→ DATA FOR THIS EXERCISE
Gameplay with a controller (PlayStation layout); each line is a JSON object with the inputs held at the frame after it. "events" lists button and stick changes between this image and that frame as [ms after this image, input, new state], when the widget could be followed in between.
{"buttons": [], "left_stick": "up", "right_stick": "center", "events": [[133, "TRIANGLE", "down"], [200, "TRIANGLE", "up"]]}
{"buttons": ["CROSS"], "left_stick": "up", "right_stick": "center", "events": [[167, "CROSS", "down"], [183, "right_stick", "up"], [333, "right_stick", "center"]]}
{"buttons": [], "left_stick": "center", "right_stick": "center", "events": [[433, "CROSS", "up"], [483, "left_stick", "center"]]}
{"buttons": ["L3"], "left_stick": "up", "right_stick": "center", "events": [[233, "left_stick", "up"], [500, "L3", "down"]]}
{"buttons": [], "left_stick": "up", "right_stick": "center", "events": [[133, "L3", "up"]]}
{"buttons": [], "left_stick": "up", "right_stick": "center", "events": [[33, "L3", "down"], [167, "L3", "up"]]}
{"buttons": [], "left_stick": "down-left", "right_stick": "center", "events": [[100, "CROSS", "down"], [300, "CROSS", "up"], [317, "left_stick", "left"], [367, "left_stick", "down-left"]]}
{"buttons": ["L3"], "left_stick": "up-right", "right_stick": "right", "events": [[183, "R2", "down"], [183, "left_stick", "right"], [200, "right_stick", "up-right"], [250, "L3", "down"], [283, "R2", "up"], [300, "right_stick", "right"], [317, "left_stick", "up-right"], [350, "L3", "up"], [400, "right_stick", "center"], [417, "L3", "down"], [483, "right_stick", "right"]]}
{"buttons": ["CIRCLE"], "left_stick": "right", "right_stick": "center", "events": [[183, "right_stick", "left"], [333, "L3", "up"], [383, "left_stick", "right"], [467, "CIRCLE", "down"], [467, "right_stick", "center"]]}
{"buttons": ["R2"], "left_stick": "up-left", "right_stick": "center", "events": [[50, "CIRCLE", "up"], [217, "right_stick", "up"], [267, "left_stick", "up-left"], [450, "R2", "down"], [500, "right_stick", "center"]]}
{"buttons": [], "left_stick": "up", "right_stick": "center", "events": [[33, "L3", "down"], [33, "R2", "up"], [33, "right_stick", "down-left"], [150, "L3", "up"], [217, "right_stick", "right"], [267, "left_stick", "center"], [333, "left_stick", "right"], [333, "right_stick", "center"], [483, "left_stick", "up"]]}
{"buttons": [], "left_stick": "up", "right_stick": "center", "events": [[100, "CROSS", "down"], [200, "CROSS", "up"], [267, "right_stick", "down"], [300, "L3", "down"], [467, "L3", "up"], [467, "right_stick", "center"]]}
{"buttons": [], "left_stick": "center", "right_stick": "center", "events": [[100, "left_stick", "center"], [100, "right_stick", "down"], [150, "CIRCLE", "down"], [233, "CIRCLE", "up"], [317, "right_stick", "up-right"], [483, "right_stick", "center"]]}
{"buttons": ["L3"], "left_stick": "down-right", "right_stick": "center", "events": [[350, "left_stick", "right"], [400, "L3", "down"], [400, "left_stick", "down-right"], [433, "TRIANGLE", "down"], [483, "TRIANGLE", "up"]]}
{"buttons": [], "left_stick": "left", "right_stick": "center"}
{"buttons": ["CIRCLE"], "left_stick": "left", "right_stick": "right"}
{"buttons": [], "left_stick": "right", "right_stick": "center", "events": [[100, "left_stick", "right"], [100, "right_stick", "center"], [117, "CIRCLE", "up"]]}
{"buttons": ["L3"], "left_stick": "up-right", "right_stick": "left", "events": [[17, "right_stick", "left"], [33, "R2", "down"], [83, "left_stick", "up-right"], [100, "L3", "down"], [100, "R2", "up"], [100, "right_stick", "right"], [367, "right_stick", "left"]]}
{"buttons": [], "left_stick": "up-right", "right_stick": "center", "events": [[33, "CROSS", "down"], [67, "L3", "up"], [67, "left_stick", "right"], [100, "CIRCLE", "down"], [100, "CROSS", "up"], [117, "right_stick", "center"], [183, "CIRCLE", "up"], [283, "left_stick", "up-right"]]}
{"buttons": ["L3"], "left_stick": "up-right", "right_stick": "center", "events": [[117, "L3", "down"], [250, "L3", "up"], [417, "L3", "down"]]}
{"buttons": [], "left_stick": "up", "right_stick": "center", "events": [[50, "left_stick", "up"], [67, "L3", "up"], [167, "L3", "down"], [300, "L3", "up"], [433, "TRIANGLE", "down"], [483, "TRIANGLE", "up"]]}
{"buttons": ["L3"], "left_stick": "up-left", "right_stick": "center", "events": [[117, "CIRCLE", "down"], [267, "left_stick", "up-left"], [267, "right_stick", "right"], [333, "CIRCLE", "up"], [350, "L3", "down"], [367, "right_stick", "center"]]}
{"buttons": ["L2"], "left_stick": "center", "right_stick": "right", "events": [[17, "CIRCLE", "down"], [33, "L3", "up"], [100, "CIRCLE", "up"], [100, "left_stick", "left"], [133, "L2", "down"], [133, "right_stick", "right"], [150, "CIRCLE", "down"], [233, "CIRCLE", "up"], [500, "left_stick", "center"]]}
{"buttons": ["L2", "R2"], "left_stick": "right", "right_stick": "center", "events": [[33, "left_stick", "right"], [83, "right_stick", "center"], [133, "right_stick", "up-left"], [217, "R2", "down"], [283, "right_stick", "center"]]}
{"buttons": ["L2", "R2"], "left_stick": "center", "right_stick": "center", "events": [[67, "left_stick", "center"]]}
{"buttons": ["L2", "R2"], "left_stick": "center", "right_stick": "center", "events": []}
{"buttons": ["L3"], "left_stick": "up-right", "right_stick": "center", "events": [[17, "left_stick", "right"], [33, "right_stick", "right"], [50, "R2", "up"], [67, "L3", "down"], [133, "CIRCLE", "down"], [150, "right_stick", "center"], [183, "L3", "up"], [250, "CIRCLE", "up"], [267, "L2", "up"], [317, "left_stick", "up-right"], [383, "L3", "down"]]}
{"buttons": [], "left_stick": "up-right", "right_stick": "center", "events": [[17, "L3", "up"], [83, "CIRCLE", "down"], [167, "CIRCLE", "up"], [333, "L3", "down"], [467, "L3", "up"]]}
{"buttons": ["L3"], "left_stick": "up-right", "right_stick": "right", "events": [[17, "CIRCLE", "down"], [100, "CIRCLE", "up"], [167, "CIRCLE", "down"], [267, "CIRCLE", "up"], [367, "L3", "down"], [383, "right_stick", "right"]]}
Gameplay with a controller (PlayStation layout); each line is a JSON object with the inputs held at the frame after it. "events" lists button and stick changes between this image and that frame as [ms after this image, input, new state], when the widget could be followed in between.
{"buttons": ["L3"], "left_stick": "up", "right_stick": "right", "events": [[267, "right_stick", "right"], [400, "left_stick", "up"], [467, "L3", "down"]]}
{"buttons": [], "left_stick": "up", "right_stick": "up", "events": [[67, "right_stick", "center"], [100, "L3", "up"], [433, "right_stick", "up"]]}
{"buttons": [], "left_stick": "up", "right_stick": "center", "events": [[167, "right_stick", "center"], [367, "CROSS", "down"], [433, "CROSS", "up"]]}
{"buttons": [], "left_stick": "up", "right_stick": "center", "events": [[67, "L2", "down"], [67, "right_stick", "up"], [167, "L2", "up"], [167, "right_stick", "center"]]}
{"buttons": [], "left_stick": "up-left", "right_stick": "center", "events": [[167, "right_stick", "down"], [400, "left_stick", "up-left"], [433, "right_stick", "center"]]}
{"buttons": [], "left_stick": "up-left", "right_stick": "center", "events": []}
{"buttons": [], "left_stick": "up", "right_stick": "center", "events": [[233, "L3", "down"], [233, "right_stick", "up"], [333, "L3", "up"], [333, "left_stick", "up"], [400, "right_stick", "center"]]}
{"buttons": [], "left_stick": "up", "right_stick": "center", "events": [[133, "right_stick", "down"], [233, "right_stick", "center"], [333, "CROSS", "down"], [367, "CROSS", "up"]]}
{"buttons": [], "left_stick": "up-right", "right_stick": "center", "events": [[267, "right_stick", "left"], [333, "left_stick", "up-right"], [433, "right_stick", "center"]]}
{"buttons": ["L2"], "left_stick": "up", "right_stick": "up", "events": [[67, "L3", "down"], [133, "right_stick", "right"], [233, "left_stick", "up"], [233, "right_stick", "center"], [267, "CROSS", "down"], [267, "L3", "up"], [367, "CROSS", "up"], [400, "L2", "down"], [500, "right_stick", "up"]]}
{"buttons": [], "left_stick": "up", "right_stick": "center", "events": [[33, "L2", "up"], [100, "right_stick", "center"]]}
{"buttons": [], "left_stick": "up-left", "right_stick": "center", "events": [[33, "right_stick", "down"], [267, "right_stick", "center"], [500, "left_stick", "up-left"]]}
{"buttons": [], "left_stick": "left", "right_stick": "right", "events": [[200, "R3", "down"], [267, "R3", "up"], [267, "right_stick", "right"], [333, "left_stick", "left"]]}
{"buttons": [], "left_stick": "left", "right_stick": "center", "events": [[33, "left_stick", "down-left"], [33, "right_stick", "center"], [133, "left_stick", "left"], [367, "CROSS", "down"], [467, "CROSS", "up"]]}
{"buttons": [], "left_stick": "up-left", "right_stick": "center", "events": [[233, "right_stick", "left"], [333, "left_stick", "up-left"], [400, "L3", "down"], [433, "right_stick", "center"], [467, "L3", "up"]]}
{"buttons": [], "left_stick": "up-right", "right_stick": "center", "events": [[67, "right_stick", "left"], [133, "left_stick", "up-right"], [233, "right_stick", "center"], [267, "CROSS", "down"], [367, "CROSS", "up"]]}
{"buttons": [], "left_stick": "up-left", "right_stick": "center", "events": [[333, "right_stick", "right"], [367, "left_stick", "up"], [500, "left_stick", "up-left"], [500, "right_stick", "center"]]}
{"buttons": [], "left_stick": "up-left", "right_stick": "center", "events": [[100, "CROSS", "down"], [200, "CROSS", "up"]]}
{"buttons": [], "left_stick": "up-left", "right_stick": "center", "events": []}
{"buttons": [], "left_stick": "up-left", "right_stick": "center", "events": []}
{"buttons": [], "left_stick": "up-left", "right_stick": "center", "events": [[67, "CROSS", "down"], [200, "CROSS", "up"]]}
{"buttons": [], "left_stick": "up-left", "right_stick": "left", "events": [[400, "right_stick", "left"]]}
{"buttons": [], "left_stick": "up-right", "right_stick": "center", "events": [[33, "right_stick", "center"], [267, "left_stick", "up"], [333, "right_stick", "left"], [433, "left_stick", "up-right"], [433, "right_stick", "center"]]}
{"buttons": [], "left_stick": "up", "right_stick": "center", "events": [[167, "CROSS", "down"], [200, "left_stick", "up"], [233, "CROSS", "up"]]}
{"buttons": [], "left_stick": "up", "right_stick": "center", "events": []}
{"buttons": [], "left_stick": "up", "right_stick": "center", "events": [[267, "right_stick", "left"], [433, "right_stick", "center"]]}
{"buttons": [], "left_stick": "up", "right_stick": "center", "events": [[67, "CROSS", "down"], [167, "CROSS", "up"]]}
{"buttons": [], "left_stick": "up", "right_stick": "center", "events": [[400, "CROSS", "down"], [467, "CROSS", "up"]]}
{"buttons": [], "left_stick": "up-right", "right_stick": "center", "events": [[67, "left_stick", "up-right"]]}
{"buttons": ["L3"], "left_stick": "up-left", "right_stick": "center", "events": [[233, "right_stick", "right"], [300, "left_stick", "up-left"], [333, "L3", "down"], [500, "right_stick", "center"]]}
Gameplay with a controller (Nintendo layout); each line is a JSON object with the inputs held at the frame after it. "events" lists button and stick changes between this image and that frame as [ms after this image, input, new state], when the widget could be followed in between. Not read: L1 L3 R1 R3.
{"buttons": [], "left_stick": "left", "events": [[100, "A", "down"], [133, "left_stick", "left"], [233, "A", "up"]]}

→ EXERCISE PROMPT
From the listing above, copy every line that includes the word "TRIANGLE".

→ EXERCISE RESULT
{"buttons": [], "left_stick": "up", "right_stick": "center", "events": [[133, "TRIANGLE", "down"], [200, "TRIANGLE", "up"]]}
{"buttons": ["L3"], "left_stick": "down-right", "right_stick": "center", "events": [[350, "left_stick", "right"], [400, "L3", "down"], [400, "left_stick", "down-right"], [433, "TRIANGLE", "down"], [483, "TRIANGLE", "up"]]}
{"buttons": [], "left_stick": "up", "right_stick": "center", "events": [[50, "left_stick", "up"], [67, "L3", "up"], [167, "L3", "down"], [300, "L3", "up"], [433, "TRIANGLE", "down"], [483, "TRIANGLE", "up"]]}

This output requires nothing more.